Just as we’re working to make planning more precise, we’re also focused on evolving display measurement tools. For a long time, display advertisers have used fairly simple measures like clicks, impressions or conversions. These are great metrics for some types of marketing campaigns. But not for all. Not every ad campaign is looking to deliver an immediate sale. Lots of advertising — like the cologne campaign — is designed to influence opinions, spread buzz or build brand associations. For these campaigns, measuring clicks is like trying to judge an entire movie after watching just five minutes.
We’re developing new measurement products designed to gauge the impact of ads on brand awareness or on user interest in the product being advertised. Let’s go back to our cologne example. Today, using our new tool called Campaign Insights, the agency can reliably measure the “brand lift” directly attributable to the display campaign. This measurement tool looks at two large groups of users — one that has seen the ad, and one that hasn’t. It then compares the volume of searches and website visits to measure how awareness of the brand has improved as a result of the display ad campaign.
Think about what other measurement tools may become possible. What if the agency could use an even larger real-time focus group like, say, the entire Internet? It could include social features in the ad, and then, by parsing public reactions — tweets, blogposts, status updates, YouTube comments and more — measure, in real time, how the Internet is responding to the cologne and the ad. This could give them an immediate, quantifiable view into the reactions and views of its potential consumers, and measure the viral effect of the ad over time. And what if the agency could precisely measure the impact of the campaign — not just on increased web traffic, searches or online comment — but (using geographical signals) on the actual purchases of their cologne in local stores? Imagine the possibilities — display ad campaigns could even communicate with the advertiser’s supply chain or inventory system.

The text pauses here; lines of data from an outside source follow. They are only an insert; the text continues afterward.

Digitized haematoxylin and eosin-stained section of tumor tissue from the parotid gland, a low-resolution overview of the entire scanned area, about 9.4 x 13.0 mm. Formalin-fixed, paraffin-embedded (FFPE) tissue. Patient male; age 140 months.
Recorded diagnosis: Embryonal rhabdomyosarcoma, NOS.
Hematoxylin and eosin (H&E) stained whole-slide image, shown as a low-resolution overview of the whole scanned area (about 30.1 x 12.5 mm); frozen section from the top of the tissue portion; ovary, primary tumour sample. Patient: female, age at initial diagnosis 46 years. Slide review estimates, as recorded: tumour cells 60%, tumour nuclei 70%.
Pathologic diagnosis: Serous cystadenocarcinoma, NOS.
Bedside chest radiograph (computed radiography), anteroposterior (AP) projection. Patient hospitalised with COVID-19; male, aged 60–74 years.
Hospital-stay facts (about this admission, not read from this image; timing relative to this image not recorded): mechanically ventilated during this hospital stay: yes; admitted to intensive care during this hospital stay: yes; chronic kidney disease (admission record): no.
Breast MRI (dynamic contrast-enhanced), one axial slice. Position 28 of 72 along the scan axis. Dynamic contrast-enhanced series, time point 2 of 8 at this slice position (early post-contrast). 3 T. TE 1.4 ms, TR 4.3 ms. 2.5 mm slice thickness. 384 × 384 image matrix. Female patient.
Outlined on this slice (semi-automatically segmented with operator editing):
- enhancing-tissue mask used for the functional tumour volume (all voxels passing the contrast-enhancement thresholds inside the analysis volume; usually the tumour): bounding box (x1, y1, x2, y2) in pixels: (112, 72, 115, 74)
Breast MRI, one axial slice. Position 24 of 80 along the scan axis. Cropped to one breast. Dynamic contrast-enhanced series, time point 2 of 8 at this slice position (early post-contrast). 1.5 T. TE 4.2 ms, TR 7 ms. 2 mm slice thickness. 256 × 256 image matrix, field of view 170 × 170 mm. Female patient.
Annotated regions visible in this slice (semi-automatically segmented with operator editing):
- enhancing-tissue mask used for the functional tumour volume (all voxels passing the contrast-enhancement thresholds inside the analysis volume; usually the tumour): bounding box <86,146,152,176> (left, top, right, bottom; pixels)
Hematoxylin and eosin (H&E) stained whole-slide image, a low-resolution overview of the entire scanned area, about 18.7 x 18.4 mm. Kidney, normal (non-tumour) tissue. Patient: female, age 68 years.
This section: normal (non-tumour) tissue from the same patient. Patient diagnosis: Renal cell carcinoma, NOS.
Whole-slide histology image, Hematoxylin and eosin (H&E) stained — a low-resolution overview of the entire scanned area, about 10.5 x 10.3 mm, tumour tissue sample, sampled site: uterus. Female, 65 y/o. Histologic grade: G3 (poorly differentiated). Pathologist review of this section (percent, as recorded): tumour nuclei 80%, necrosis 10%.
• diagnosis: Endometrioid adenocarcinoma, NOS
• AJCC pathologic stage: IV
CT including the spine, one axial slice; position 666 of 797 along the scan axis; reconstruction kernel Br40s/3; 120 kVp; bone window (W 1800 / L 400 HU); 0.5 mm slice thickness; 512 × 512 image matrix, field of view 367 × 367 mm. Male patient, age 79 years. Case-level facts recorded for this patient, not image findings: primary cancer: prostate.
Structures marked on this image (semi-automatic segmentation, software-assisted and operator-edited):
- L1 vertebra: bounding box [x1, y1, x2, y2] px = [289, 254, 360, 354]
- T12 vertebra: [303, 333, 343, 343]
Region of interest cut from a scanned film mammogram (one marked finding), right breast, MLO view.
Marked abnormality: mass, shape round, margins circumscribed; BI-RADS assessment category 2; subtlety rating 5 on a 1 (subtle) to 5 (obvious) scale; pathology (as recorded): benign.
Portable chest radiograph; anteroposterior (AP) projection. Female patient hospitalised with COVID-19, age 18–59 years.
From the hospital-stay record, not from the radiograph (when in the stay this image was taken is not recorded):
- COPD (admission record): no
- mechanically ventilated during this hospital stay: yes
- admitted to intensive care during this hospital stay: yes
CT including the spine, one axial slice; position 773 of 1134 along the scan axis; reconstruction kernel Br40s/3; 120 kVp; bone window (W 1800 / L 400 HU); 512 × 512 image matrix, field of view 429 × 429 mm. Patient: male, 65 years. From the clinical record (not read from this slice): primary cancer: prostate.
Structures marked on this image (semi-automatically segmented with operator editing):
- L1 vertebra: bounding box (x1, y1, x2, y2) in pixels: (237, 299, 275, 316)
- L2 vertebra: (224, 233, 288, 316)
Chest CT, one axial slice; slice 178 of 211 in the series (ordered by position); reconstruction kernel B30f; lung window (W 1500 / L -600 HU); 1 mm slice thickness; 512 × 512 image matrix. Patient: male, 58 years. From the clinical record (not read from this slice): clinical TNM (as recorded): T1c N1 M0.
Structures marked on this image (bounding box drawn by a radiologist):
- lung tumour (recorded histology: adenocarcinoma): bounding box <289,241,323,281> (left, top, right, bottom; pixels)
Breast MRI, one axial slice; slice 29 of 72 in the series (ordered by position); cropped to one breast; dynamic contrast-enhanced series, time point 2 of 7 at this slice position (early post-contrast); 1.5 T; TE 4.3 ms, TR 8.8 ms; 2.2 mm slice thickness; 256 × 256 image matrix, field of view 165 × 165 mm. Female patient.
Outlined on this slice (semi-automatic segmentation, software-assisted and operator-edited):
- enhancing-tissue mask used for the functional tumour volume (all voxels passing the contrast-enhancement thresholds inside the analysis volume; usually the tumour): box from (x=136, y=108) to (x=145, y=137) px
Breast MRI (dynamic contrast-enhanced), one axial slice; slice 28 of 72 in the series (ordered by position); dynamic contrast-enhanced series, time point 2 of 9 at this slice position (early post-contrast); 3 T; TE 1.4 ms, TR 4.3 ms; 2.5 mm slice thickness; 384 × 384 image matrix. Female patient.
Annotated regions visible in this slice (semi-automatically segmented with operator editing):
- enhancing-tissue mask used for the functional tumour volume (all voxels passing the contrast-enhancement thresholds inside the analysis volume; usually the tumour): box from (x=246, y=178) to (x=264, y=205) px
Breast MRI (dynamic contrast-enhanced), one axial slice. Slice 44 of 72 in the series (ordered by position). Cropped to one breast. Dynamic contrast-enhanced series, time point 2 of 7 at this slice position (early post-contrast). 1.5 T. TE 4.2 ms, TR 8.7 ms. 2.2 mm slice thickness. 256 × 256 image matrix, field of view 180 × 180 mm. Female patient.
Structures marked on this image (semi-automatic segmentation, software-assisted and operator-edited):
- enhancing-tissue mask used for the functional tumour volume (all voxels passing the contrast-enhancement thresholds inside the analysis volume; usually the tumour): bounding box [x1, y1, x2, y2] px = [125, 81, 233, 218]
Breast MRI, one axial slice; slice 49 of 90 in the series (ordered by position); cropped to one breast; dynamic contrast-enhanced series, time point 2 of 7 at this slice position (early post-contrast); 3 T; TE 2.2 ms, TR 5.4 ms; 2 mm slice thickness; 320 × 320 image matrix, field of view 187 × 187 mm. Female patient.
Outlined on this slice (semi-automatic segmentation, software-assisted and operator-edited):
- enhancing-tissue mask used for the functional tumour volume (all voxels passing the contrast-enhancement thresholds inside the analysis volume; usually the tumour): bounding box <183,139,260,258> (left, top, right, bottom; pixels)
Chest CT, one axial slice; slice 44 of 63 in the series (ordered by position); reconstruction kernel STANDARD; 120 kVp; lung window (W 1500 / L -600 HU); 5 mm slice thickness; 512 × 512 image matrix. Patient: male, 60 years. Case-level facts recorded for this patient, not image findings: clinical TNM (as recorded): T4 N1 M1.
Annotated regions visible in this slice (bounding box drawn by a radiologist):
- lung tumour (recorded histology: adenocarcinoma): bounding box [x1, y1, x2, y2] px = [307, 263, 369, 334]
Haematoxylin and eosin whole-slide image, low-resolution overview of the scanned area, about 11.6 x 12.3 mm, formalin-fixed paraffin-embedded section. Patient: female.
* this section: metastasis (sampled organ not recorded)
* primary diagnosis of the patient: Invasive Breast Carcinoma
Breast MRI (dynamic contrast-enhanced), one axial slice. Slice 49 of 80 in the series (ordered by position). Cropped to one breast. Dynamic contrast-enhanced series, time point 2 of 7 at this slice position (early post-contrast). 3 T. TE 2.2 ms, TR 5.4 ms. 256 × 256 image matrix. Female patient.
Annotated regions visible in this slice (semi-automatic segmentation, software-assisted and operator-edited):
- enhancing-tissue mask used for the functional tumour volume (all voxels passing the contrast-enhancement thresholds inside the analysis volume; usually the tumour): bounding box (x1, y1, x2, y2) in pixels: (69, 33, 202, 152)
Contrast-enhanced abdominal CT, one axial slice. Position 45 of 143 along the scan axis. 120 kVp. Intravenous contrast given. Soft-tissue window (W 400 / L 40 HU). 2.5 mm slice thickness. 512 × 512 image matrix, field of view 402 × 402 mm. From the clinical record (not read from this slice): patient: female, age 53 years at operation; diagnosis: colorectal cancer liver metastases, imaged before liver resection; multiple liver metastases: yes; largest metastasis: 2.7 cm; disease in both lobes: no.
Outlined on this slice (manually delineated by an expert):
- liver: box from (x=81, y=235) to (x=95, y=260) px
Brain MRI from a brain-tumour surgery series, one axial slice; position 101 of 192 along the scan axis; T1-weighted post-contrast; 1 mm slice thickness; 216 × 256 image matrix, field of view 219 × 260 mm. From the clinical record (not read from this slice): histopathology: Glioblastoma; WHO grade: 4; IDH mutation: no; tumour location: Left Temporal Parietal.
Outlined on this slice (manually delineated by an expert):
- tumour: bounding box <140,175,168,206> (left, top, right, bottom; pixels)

These innovations in planning and measurement are all exciting, but what’s most revolutionary is what will happen when they’re combined. In the future, campaign measurement will take place in near real-time, creating an almost immediate feedback loop. Currently, the process is very linear — marketers plan their campaign, then buy ad space, then run their campaign, then measure the results, often with weeks in between. Soon, measurement will become truly dynamic and will feed into the planning process itself. Agencies and advertisers will be able to test multiple creatives and media plans, and immediately tweak them to deliver the best-performing ads and reach the optimal sites and audiences as measurement data starts to come in.
We’re on the cusp of a data renaissance in display ad planning and measurement. It promises to vastly improve online advertising for marketers, while resulting in ads that people find more relevant and effective. And by attracting new advertisers with more valuable ads, it will help online publishers earn more money from their online content.
We think that’s definitely something worth shooting for.